These are dramatic days for Europe and its citizens. The coronavirus outbreak has severely affected many Member States, and it is unclear how much the health crisis will worsen and how long it will last.

While frontline doctors and nurses are heroically fighting the outbreak, all of us involved in economic policymaking must do our utmost to help mitigate the economic impact of this crisis.

In fact, we expect households, small businesses and corporates in the euro area to face extremely challenging economic and financial conditions. This is why, in the past few weeks, ECB Banking Supervision has announced unprecedented capital relief measures and supervisory flexibility in response to the economic shock, accompanied by a recommendation to banks to restrict dividends and share buy-backs.

Unlike in the 2008 financial crisis, banks are not the source of the problem this time. But we need to ensure that they can be part of the solution.

Our mitigation measures aim to allow banks to keep providing financial support to households and to the viable small businesses and corporates hardest hit by the crisis.

Our initiatives should not be considered in isolation, but rather in conjunction with monetary and fiscal measures. The ECB, as a central bank, has provided additional sources of cheap funding for banks, supplemented by an extraordinary asset purchase programme. As a banking supervisor, we have eased capital and liquidity constraints, significantly increasing the ability of banks to lend and absorb losses without triggering supervisory actions. Many governments have decided to provide temporary relief to debtors with payment moratoriums and to support banks through loan guarantees, and we have increased supervisory flexibility regarding the regulatory treatment of loans receiving such support.

Within our remit as a prudential supervisory authority, we have also asked banks to smooth as much as possible the procyclicality embedded in loan loss provisioning models developed according to international accounting standards (IFRS 9). This will avoid the volatility in IFRS 9 valuations during the shock having a significant impact on banks’ capital and their profit and loss statements.

Moreover, in light of the challenging operational and market conditions, we have suspended for a period of at least six months the finalisation and implementation of various supervisory decisions and have communicated to banks the fact that we will use maximum flexibility in evaluating the implementation of the ongoing plans to reduce past non-performing loans.

I am convinced, though, that this should not be a one-way road.

While everything around us is being put on hold and all the efforts of our communities are geared towards fighting the coronavirus, banks and shareholders must also contribute to this common effort.

Own funds are the most effective tool to enable banks to withstand shocks that materialise unexpectedly. Unfortunately, we can say that we have now been forewarned: the economic shock resulting from this crisis cannot be considered unexpected anymore. We still do not know how large and lasting the contraction in economic output will be. We hope for the best but we must be ready for the worst.
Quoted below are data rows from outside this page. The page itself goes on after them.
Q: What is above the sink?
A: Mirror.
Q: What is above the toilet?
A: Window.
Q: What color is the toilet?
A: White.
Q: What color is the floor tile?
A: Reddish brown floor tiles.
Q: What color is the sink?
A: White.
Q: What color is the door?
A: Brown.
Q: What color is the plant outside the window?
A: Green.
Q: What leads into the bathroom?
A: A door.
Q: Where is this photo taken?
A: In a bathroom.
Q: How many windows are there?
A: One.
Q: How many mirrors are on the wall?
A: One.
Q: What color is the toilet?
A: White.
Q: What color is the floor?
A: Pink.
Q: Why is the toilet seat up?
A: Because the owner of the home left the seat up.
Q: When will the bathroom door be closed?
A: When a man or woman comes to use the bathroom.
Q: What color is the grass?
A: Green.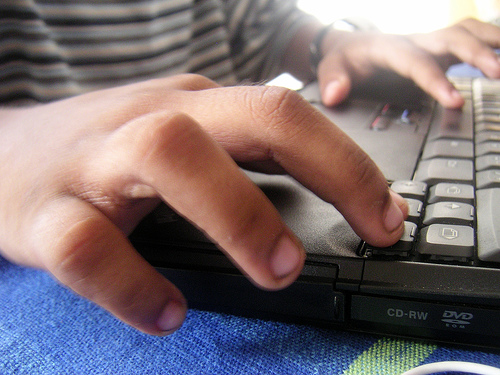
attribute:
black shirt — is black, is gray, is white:
[13, 7, 412, 110]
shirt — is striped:
[1, 0, 316, 109]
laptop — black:
[122, 64, 498, 332]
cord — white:
[398, 357, 491, 373]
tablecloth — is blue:
[2, 261, 493, 373]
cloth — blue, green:
[20, 295, 379, 368]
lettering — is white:
[384, 291, 499, 341]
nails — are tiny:
[261, 234, 301, 274]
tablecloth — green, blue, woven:
[1, 275, 121, 373]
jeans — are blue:
[46, 307, 142, 374]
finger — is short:
[35, 193, 191, 338]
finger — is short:
[104, 110, 309, 291]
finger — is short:
[193, 84, 407, 242]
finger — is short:
[363, 35, 461, 115]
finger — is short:
[428, 26, 499, 83]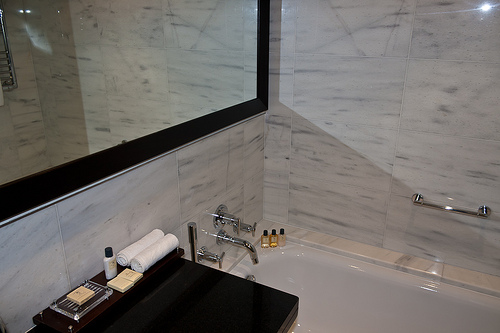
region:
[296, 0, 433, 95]
grey and white tile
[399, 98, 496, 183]
grey and white tile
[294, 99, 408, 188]
grey and white tile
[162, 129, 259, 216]
grey and white tile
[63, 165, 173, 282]
grey and white tile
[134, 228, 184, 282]
rolled up hand towel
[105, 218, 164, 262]
rolled up hand towel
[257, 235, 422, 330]
white ceramic bath tub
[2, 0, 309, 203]
rectangular mirror on wall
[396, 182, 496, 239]
silver rod by bath tub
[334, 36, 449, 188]
the walls are made of marble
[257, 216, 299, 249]
small bottles of oils set on the tub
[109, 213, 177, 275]
two towels are rolled up on the counter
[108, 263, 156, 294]
two bars of soap lay ready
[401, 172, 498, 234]
the safety bar is chrome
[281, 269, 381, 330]
the bathtub is white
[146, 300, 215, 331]
the counter is black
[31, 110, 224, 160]
the mirror is trimmed in black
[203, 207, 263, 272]
all the fixtures are chrome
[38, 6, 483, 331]
a beautiful bathroom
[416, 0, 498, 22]
the flash reflection on the wall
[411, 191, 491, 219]
the metal bar on the wall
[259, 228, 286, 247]
the bottles on the tub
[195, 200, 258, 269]
the silver water fixtures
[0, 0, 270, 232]
the mirror on the wall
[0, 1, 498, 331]
the large tiles on the bathroom walls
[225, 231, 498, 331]
the large white bath tub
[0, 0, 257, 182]
the reflection in the mirror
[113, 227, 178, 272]
the rolled white colored hand towels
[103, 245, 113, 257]
the black cap on the bottle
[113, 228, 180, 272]
the towels on the sink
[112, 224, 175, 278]
the towels are white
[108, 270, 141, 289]
the soap on the sink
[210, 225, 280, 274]
the faucet over the tub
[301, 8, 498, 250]
the tiles on the wall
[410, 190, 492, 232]
the bar on the wall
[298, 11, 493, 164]
the tiles are marble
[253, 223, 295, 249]
the soap on the tub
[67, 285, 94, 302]
the small box on the counter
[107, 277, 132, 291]
the small box on the counter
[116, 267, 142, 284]
the small box on the counter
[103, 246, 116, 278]
the small bottle on the counter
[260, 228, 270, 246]
the small bottle on the tub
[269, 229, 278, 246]
the small bottle on the tub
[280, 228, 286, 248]
the small bottle on the tub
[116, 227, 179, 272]
the rolled hand towels on the counter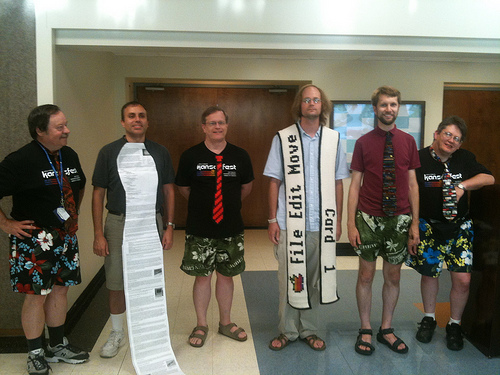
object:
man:
[177, 105, 255, 348]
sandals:
[186, 324, 210, 349]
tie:
[213, 152, 226, 222]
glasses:
[302, 95, 321, 104]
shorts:
[404, 215, 477, 277]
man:
[93, 99, 176, 359]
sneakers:
[100, 325, 128, 359]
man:
[263, 82, 351, 352]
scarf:
[275, 121, 341, 310]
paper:
[116, 143, 184, 374]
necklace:
[39, 147, 68, 211]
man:
[0, 103, 90, 374]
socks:
[109, 312, 126, 333]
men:
[405, 114, 496, 350]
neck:
[300, 116, 319, 135]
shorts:
[7, 228, 82, 296]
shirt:
[350, 126, 422, 218]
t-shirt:
[176, 140, 256, 240]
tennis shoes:
[24, 347, 53, 375]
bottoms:
[180, 233, 247, 279]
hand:
[3, 218, 37, 239]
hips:
[9, 220, 77, 251]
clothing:
[352, 126, 421, 264]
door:
[143, 92, 298, 228]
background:
[54, 41, 494, 140]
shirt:
[413, 144, 498, 222]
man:
[346, 86, 421, 356]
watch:
[267, 215, 279, 224]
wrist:
[265, 215, 281, 225]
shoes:
[444, 322, 465, 352]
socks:
[24, 334, 46, 350]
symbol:
[197, 163, 237, 172]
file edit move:
[287, 133, 304, 268]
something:
[263, 85, 348, 352]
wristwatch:
[161, 218, 175, 227]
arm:
[155, 145, 179, 229]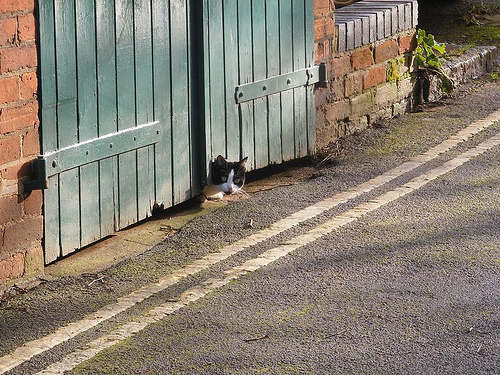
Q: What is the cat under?
A: A green door.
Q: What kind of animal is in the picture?
A: A cat.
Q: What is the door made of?
A: Wood.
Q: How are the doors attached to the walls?
A: Hinges.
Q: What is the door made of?
A: Wood.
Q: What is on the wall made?
A: Bricks.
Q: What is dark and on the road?
A: Shadow.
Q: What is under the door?
A: Cat head.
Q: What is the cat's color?
A: Black and white.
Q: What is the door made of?
A: Green slats.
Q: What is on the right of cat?
A: A door.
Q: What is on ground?
A: Lines.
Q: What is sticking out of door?
A: Cat's head.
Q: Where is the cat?
A: Under the door.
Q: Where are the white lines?
A: On the road.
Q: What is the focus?
A: Cat peeking head under gate.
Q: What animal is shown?
A: Cat.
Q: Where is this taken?
A: Street.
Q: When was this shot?
A: Daytime.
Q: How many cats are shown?
A: 1.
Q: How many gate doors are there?
A: 2.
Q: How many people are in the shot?
A: 0.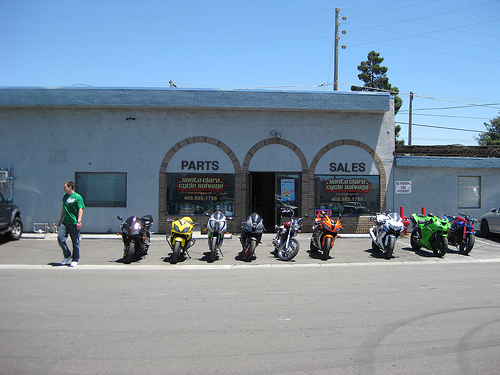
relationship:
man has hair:
[57, 181, 86, 267] [65, 178, 78, 192]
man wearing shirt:
[53, 178, 90, 268] [51, 190, 86, 228]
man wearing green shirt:
[53, 178, 90, 268] [61, 192, 86, 225]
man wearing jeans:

We need to maintain capital in the system, to enable banks to have the capacity to lend or absorb losses at a time when it is particularly needed. For this reason, just last week ECB Banking Supervision recommended that banks neither pay dividends nor buy back shares until at least October 2020. This recommendation applies also for 2019 dividends that have not yet been paid out – around €30 billion, according to our information. Banks that have asked their shareholders to vote on a dividend distribution proposal in their upcoming General Shareholders Meeting are expected to amend such proposals in line with our recommendation.

I strongly believe that these measures are in the long-term interest of the banks and their shareholders: by preserving their critical functions and boosting their support to households, small businesses, corporates, and other financial institutions, banks are effectively protecting their value and enhancing their reputation.

Europe and its citizens are facing an extraordinary challenge. Only by rising to this challenge will we be able to ensure that the European banking sector remains strong and can support a rapid recovery of our economies when this unprecedented shock is over.